その他の産業の貸出DIの変動は±4以内におさまっており、堅調です。
2023年新卒採用予定は2022年新卒採用実績に対し、「㉛小売」「㊳対事業所サービス」は前回に引き続き減少予定、それ以外のすべての産業で増加予定です。特に、「㊵宿泊・飲食サービス」は41%、「㊶鉱業・採石業・砂利採取業」は30%と大幅な増加予定となっています。前回減少であった「㉜運輸・郵便」は増加に転じました。
【図表Ⅳ】2023年6月 大企業・非製造業の新卒採用と貸出態度の変化
※「㊶鉱・採・砂採取業」は「㊶鉱業・採石業・砂利採取業」の略
出所:日銀短観より野村不動産ソリューションズ作成

3.中堅企業・製造業

前回同様、貸出DIが「厳しい」産業はありませんでした。
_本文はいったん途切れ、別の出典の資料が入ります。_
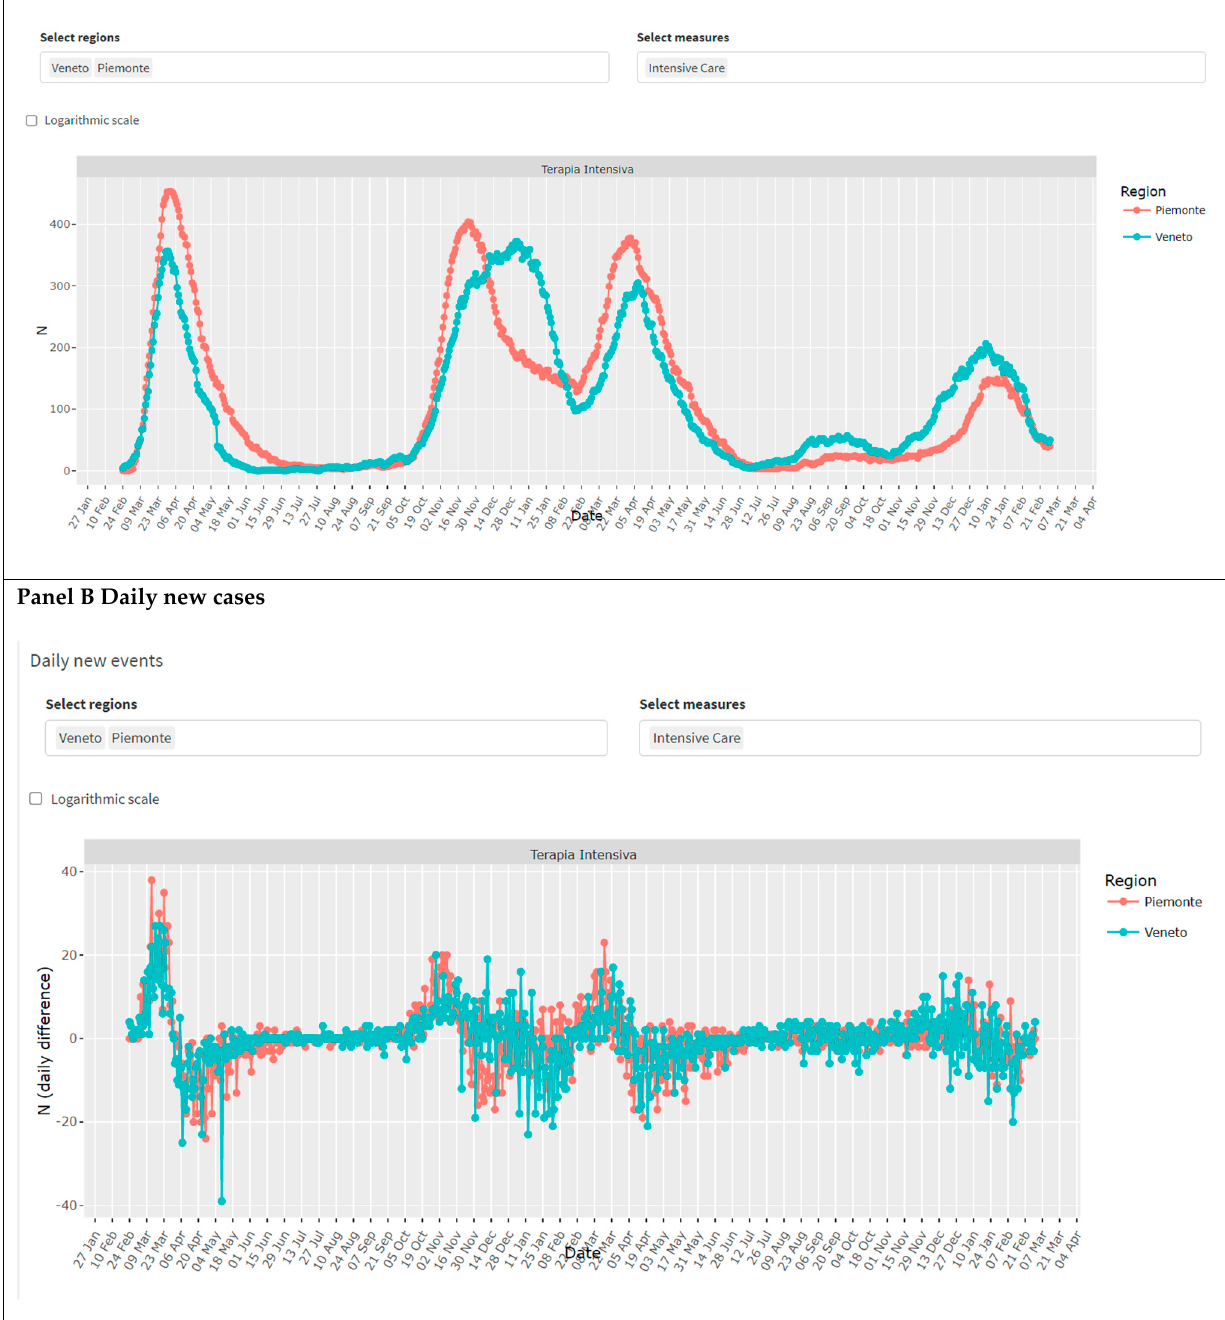
Figure 4. Epidemic section of the COVID-19 pandemic application (web page screenshot). The first two sections from the top report the total number of ICU cases (Panel ( A )) and the daily ICU admissions (Panel ( B )) in the Veneto and Piemonte region. Region and indicator can be chosen by the user.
貸出DIが5ポイント以下の産業は、「⑪食料品」「⑳自動車」の2産業です。
「④木材・木製品」の貸出DIが大幅に改善し、中堅企業・製造業群の中で貸出DIが最大となっています。
「⑯業務用機械」の貸出DIが悪化しました。
2023年新卒採用予定は2022年新卒採用実績に対し、「⑦石油・石炭」「⑮生産用機械」は20%以上増加予定となっています。新卒採用が減少予定の産業は、前回の「④木材・木製品」に加え、「③繊維」「⑩非鉄金属」「⑭はん用機械」「⑰電気機械」の5産業となりました。前回減少であった「⑥化学」「⑯業務用機械」は増加に転じています。
【図表Ⅴ】2023年6月 中堅企業・製造業の新卒採用と貸出態度の変化
※「⑲船・重・他輸機」は「⑲造船・重機、その他輸送用機械」の略
出所:日銀短観より野村不動産ソリューションズ作成

4.中堅企業・非製造業

「㊵宿泊・飲食サービス」の貸出DIは前回から引き続き厳しく、改善も見られていません。
前回マイナスであった「㉞通信」の貸出DIが改善し、0ポイントとなりました。
「㊶鉱業・採石業・砂利採取業」の貸出DIが大幅に悪化しています。
それ以外の産業の貸出DIの変動は±3ポイント以内におさまっており、堅調です。
2023年新卒採用予定は2022年新卒採用実績に対し、「㉕建設」「㉘物品賃貸」「㉞通信」を除き、増加予定となっています。前回減少であった「㉗不動産」「㊲電気・ガス」「㊶鉱業・採石業・砂利採取業」は増加に転じました。
新卒採用予定は、「㊱その他情報通信」が前回21%増加に続き今回50%増加予定、「㊵宿泊・飲食サービス」が前回35%増加に続き今回39%増加予定と、2産業において拡大が目立ちます。
【図表Ⅵ】2023年6月 中堅企業・非製造業の新卒採用と貸出態度の変化
※「㊶鉱・採・砂採取業」は「㊶鉱業・採石業・砂利採取業」の略
出所:日銀短観より野村不動産ソリューションズ作成

5.トピックス~新卒採用から考えるオフィス需要~

新卒採用は、人員増加によるオフィス拡張や事業拡大による事業用スペースの確保など、新規の不動産需要を発生させる要因になります。本章では、2023年(2023年4月~2024年3月)の新卒採用予定を企業規模と業種ごとに確認し、不動産需要を検討します。新卒採用予定については、2023年6月調査時の予定を使用します。
なお、予定の信頼性を確認するため、過去の6月調査と実績との差異も調査しました。

i.大企業と中堅企業の新卒採用予定と実績

大企業と中堅企業における予定と実績の差異と、実績増減(前年比)は以下の通りです。

※2023年は、2022年実績と2023年予定との比較
出所:日銀短観より野村不動産ソリューションズ作成

大企業の実績は、コロナ禍の2020年以降減少が続いていますが、2023年の予定は前年比6.8%増となっています。予定と実績の差異を確認すると、2015年以降は±1%以内におさまっており、今年は予定どおり、前年比7%前後増加すると予想されます。
中堅企業の実績はコロナ禍で減少しましたが、2022年には増加に転じ、2023年の予定は前年比11.6%増となっています。予定と実績の差異を確認すると、8%~▲3%の範囲で推移しています。昨今の人手不足傾向を考えると、2023年は、予定より大きく増加する可能性は低く、前年比では10~15%程度の増加と考えられます。

ii.製造業・IT業の新卒採用予定と実績

続いて、特にオフィス需要を検討するため、オフィスワーカーが多くオフィス需要を担う業種である製造業とIT業3についても、同様に検討しました。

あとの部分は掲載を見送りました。